A Novartis victory will not only stymie access to life-saving generics across southern Africa, but will also result in a negative precedent for countries facing a high burden of disease like South Africa. South Africa should consider examining patent applications independently and strengthening its patentability criteria to ensure that only truly new medicines are granted patents.
[i] The basic molecule imatinib was first patented in the US (US 5521184) in 1993; it was not eligible for patenting in India as the country did not have a product patent regime. In 1998, Novartis filed an application 1602/MAS/1998 on the mesylate salt of Imatinib, which was subsequently rejected. At least ten patents relating to imatinib have been granted in South Africa.
[ii] Section 3d reads as follows: “The following are not inventions within the meaning of the Act – The mere discovery of a new form of a known substance which does not result in the enhancement of the known efficacy of that substance or the mere discovery of any new property or new use for a know substance … Explanation. – For the purposes of this clause, salts, esters, ethers, polymorphs, metabolites, pure form, particle size, isomers, mixtures of isomers, complexes, combinations and other derivatives of [a] known substance shall be considered to be the same substance, unless they differ significantly in properties with regard to efficacy.”
[iii] In addition to India’s stringent patentability criteria, patent oppositions have also been important to the rejection of new use and new formulation patents, such as those on Nevirapine. In 2008, the pharmaceutical company Boehringer Ingelheim filed for a patent on an extended release version of Nevirapine. A patent opposition has been filed.

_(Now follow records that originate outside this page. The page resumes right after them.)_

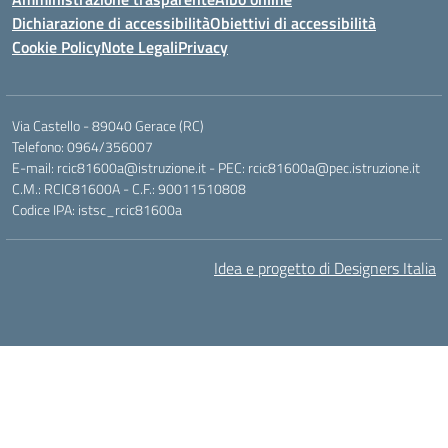
Dichiarazione di accessibilità
Obiettivi di accessibilità
Cookie Policy
Note Legali
Privacy
Via Castello - 89040 Gerace (RC)
Telefono: 0964/356007
E-mail: rcic81600a@istruzione.it - PEC: rcic81600a@pec.istruzione.it
C.M.: RCIC81600A - C.F.: 90011510808
Codice IPA: istsc_rcic81600a
Idea e progetto di Designers Italia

[iv] India patent law is compliant with the Trade Related Aspects of Intellectual Property (TRIPS) Agreement. TRIPs does not define inventive step and leaves it to the countries to develop their own inventive step standards. India was not required to introduce a pharmaceutical product patenting regime until 2005.
[v] Waning, B. “A lifeline to treatment: the role of Indian generic manufacturers in supplying antiretroviral medicines to developing countries.” Journal of the International AIDS Society. 2010; 13: 35.
[vi] d4t-based regimen
[vii] TDF-based regimen
[viii] This allowed for substituting generic medicines for off-patent branded medicines; transparent pricing mechanisms; and importation of cheaper branded medicines from other countries.
[ix] According to the Agreement on Trade-Related Aspects of Intellectual Property.
[x] During 2009-2010, the patent office generated a revenue of approximately R208,966,862 while its expenditure amounted to approximately only R30,903,550.
[xi] Correa, C. “Pharmaceutical Innovation, Incremental Patenting and Compulsory Licensing.” The South Centre. September 2011.
[xii] According to a search done on July 9 2012 through the Online Patent Register, Companies and Intellectual Property Commission. http://patentsearch.cipc.co.za/patents/patentsearch.aspx.
[xiii] Examples include, among others, tenofovir/emtricitabine and darunavir/ritonavir FDCs.